▶ EXERCISE OBJECTIVE:
Return the listing that follows exactly, with no pictures included.

____

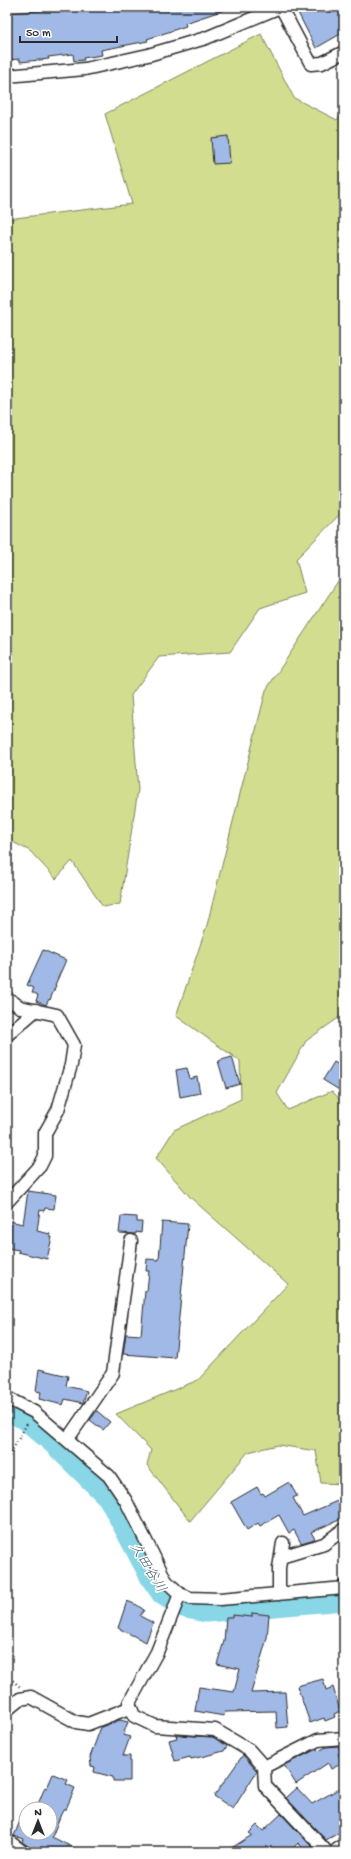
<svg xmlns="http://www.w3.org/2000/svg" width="351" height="1859" viewBox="0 0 351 1859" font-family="'Gochi Hand','Klee One',sans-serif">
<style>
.green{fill:#d2dd90;stroke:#7e845e}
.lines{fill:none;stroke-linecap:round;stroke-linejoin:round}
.river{stroke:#88d6e6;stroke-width:23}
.building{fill:#a1b9e6;stroke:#2b2b2b}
.street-casing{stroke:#2b2b2b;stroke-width:15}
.secondary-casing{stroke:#2b2b2b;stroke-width:20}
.path{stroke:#2b2b2b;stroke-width:2.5;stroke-dasharray:1 3;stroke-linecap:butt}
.street{stroke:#fff;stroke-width:12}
.secondary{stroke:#fff;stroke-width:17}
.labels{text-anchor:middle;stroke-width:3;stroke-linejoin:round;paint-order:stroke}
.water-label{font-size:14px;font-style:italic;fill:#475e63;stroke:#fff}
</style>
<rect width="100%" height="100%" fill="#fff"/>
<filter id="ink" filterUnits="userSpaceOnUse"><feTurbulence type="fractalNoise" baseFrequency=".025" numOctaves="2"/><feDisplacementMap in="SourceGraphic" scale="8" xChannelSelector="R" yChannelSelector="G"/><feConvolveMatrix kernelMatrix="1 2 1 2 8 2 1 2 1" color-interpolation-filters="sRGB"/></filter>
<g filter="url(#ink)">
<path class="green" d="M261,34L294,98L337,120L344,111V510L296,559L305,593L260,608L230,652L159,657L131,695L138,790L120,904L103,907L72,861L56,879L30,851L7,839V219L132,204L105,114Z
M344,572V1014L306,1041L277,1093L288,1110L332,1091L344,1104V1129L339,1136L344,1150V1484L321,1483L316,1451L278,1445L248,1452L190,1521L147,1465L151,1450L116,1414L198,1380L288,1284L191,1198L156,1158L174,1130L241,1099L240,1061L176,1016L207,925L266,690Z"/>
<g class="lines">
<path class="river" d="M7,1410L25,1418L53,1442L109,1497L152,1578L163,1594L183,1606L206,1611L344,1599"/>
</g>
<path class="building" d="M67,7H227V9L185,23L186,26L147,39L148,41L101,50L102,55L83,58L84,60L74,61L73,54L48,57L49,59L20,62V59L7,60V13L49,10Z
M295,7H344V32L316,48Z
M228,136L230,163L213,164L211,138Z
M43,950L66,960L55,985H56L50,1000L49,999L46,1005L36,1001L38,995L32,992L34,988L27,985Z
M232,1057L240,1084L226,1088L218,1061Z
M334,1062L344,1068V1093L323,1080Z
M187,1068L190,1079L197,1077L200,1093L180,1097L176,1070Z
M28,1191L56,1195L54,1209L45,1208L44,1211L40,1210L37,1231L50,1234V1237H52L47,1259L18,1252L19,1250L7,1248L9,1221L23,1224Z
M121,1216L137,1217V1222H142L141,1233L136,1232V1234L119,1233Z
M162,1222L188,1224L175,1358L123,1354L126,1334L141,1335L145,1291H147L149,1271H146L147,1259L159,1260Z
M39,1369L68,1376L66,1386L87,1391L83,1403L65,1399L63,1405L39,1399L41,1392L36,1391Z
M97,1411L110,1422L103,1430L90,1420Z
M289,1482L297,1496L293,1498L303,1516L344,1498V1518L311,1532L315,1539L301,1543L294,1530L289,1533L279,1515L260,1526L258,1523L247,1530L231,1502L257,1487L261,1494L263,1493L265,1496Z
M127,1601L137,1605L144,1610L140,1616L153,1623L146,1642L118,1628Z
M252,1613L269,1615L267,1638L251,1693L285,1692L288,1727L277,1728L276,1711L225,1712L224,1716L195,1711L199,1687L234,1692L240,1669L217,1664L224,1641L226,1617H233V1615L252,1617Z
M323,1679L326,1690L333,1687L340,1711L334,1714L335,1717L325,1721L324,1718L310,1723L297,1686Z
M120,1720L128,1722L123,1735L130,1737L123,1756H130V1781H113V1777L94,1772L95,1767L91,1766L90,1757L101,1727Z
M176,1735L213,1737L227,1746L224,1751L205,1756L191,1759L190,1757L175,1761L169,1740L177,1738Z
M338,1746L341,1752L338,1754L343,1763L331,1769L328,1763L296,1784L284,1765L317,1749L319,1751L326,1747Z
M243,1755L257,1771L233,1809L214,1796Z
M53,1774L68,1780L66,1784L75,1788L66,1809H64L61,1814L52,1837L82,1852H30L28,1846L22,1842L23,1839L14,1836L25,1808L26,1833H50V1809H36L45,1787L47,1788Z
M344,1786V1830L326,1840L286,1798L297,1788L312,1804Z
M281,1814L317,1852H307L298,1843L289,1852H258L254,1848L246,1852H225L252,1835L249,1833L257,1825L263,1831Z"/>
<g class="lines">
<defs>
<path id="street" d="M281,7L311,64L322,63L344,52
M7,76L85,69L148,55L206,38L280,7
M7,998L20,1007L57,1015L74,1045L71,1065L58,1110L45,1133V1156L40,1166L7,1202
M7,1035L36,1010
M7,1398L34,1412L109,1476L126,1501L166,1581L180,1594L190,1598L220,1599L344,1588
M67,1440L113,1373L131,1241
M281,1557L324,1544L344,1529
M180,1594L157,1652L129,1703L134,1716L155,1726L215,1730L249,1750L264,1767L265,1786L327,1852
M279,1594V1568L283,1543
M7,1710L20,1699L31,1697L76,1722L88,1724L129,1708
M264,1767L318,1740L344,1738
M7,1840L23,1852"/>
<path id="secondary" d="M338,1852L344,1848"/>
</defs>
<use href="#street" class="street-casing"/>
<use href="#secondary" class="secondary-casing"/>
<path class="path" d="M7,1460L28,1422
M7,1675L20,1687"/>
<use href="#street" class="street"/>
<use href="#secondary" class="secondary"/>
</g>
</g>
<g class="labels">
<g class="water-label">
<text transform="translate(149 1567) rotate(59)" y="5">久田谷川</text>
</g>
</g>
<rect width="351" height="1859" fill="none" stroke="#fff" stroke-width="24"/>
<rect x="12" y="12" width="327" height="1835" fill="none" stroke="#2b2b2b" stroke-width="1.5" filter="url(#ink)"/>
<g transform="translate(38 1821)"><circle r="19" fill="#ffffff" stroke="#aaaaaa"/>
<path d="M0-3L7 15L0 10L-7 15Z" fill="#2b2b2b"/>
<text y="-6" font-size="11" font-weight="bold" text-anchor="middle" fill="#2b2b2b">N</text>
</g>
<path d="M20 36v6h97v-6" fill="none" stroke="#2b2b2b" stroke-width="2"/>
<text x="26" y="36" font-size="12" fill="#2b2b2b" stroke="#ffffff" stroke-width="3" paint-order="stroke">50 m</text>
</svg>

____

▶ TASK ANSWER:
<svg xmlns="http://www.w3.org/2000/svg" width="351" height="1859" viewBox="0 0 351 1859" font-family="'Gochi Hand','Klee One',sans-serif">
<style>
.green{fill:#d2dd90;stroke:#7e845e}
.lines{fill:none;stroke-linecap:round;stroke-linejoin:round}
.river{stroke:#88d6e6;stroke-width:23}
.building{fill:#a1b9e6;stroke:#2b2b2b}
.street-casing{stroke:#2b2b2b;stroke-width:15}
.secondary-casing{stroke:#2b2b2b;stroke-width:20}
.path{stroke:#2b2b2b;stroke-width:2.5;stroke-dasharray:1 3;stroke-linecap:butt}
.street{stroke:#fff;stroke-width:12}
.secondary{stroke:#fff;stroke-width:17}
.labels{text-anchor:middle;stroke-width:3;stroke-linejoin:round;paint-order:stroke}
.water-label{font-size:14px;font-style:italic;fill:#475e63;stroke:#fff}
</style>
<rect width="100%" height="100%" fill="#fff"/>
<filter id="ink" filterUnits="userSpaceOnUse"><feTurbulence type="fractalNoise" baseFrequency=".025" numOctaves="2"/><feDisplacementMap in="SourceGraphic" scale="8" xChannelSelector="R" yChannelSelector="G"/><feConvolveMatrix kernelMatrix="1 2 1 2 8 2 1 2 1" color-interpolation-filters="sRGB"/></filter>
<g filter="url(#ink)">
<path class="green" d="M261,34L294,98L337,120L344,111V510L296,559L305,593L260,608L230,652L159,657L131,695L138,790L120,904L103,907L72,861L56,879L30,851L7,839V219L132,204L105,114Z
M344,572V1014L306,1041L277,1093L288,1110L332,1091L344,1104V1129L339,1136L344,1150V1484L321,1483L316,1451L278,1445L248,1452L190,1521L147,1465L151,1450L116,1414L198,1380L288,1284L191,1198L156,1158L174,1130L241,1099L240,1061L176,1016L207,925L266,690Z"/>
<g class="lines">
<path class="river" d="M7,1410L25,1418L53,1442L109,1497L152,1578L163,1594L183,1606L206,1611L344,1599"/>
</g>
<path class="building" d="M67,7H227V9L185,23L186,26L147,39L148,41L101,50L102,55L83,58L84,60L74,61L73,54L48,57L49,59L20,62V59L7,60V13L49,10Z
M295,7H344V32L316,48Z
M228,136L230,163L213,164L211,138Z
M43,950L66,960L55,985H56L50,1000L49,999L46,1005L36,1001L38,995L32,992L34,988L27,985Z
M232,1057L240,1084L226,1088L218,1061Z
M334,1062L344,1068V1093L323,1080Z
M187,1068L190,1079L197,1077L200,1093L180,1097L176,1070Z
M28,1191L56,1195L54,1209L45,1208L44,1211L40,1210L37,1231L50,1234V1237H52L47,1259L18,1252L19,1250L7,1248L9,1221L23,1224Z
M121,1216L137,1217V1222H142L141,1233L136,1232V1234L119,1233Z
M162,1222L188,1224L175,1358L123,1354L126,1334L141,1335L145,1291H147L149,1271H146L147,1259L159,1260Z
M39,1369L68,1376L66,1386L87,1391L83,1403L65,1399L63,1405L39,1399L41,1392L36,1391Z
M97,1411L110,1422L103,1430L90,1420Z
M289,1482L297,1496L293,1498L303,1516L344,1498V1518L311,1532L315,1539L301,1543L294,1530L289,1533L279,1515L260,1526L258,1523L247,1530L231,1502L257,1487L261,1494L263,1493L265,1496Z
M127,1601L137,1605L144,1610L140,1616L153,1623L146,1642L118,1628Z
M252,1613L269,1615L267,1638L251,1693L285,1692L288,1727L277,1728L276,1711L225,1712L224,1716L195,1711L199,1687L234,1692L240,1669L217,1664L224,1641L226,1617H233V1615L252,1617Z
M323,1679L326,1690L333,1687L340,1711L334,1714L335,1717L325,1721L324,1718L310,1723L297,1686Z
M120,1720L128,1722L123,1735L130,1737L123,1756H130V1781H113V1777L94,1772L95,1767L91,1766L90,1757L101,1727Z
M176,1735L213,1737L227,1746L224,1751L205,1756L191,1759L190,1757L175,1761L169,1740L177,1738Z
M338,1746L341,1752L338,1754L343,1763L331,1769L328,1763L296,1784L284,1765L317,1749L319,1751L326,1747Z
M243,1755L257,1771L233,1809L214,1796Z
M53,1774L68,1780L66,1784L75,1788L66,1809H64L61,1814L52,1837L82,1852H30L28,1846L22,1842L23,1839L14,1836L25,1808L26,1833H50V1809H36L45,1787L47,1788Z
M344,1786V1830L326,1840L286,1798L297,1788L312,1804Z
M281,1814L317,1852H307L298,1843L289,1852H258L254,1848L246,1852H225L252,1835L249,1833L257,1825L263,1831Z"/>
<g class="lines">
<defs>
<path id="street" d="M281,7L311,64L322,63L344,52
M7,76L85,69L148,55L206,38L280,7
M7,998L20,1007L57,1015L74,1045L71,1065L58,1110L45,1133V1156L40,1166L7,1202
M7,1035L36,1010
M7,1398L34,1412L109,1476L126,1501L166,1581L180,1594L190,1598L220,1599L344,1588
M67,1440L113,1373L131,1241
M281,1557L324,1544L344,1529
M180,1594L157,1652L129,1703L134,1716L155,1726L215,1730L249,1750L264,1767L265,1786L327,1852
M279,1594V1568L283,1543
M7,1710L20,1699L31,1697L76,1722L88,1724L129,1708
M264,1767L318,1740L344,1738
M7,1840L23,1852"/>
<path id="secondary" d="M338,1852L344,1848"/>
</defs>
<use href="#street" class="street-casing"/>
<use href="#secondary" class="secondary-casing"/>
<path class="path" d="M7,1460L28,1422
M7,1675L20,1687"/>
<use href="#street" class="street"/>
<use href="#secondary" class="secondary"/>
</g>
</g>
<g class="labels">
<g class="water-label">
<text transform="translate(149 1567) rotate(59)" y="5">久田谷川</text>
</g>
</g>
<rect width="351" height="1859" fill="none" stroke="#fff" stroke-width="24"/>
<rect x="12" y="12" width="327" height="1835" fill="none" stroke="#2b2b2b" stroke-width="1.5" filter="url(#ink)"/>
<g transform="translate(38 1821)"><circle r="19" fill="#ffffff" stroke="#aaaaaa"/>
<path d="M0-3L7 15L0 10L-7 15Z" fill="#2b2b2b"/>
<text y="-6" font-size="11" font-weight="bold" text-anchor="middle" fill="#2b2b2b">N</text>
</g>
<path d="M20 36v6h97v-6" fill="none" stroke="#2b2b2b" stroke-width="2"/>
<text x="26" y="36" font-size="12" fill="#2b2b2b" stroke="#ffffff" stroke-width="3" paint-order="stroke">50 m</text>
</svg>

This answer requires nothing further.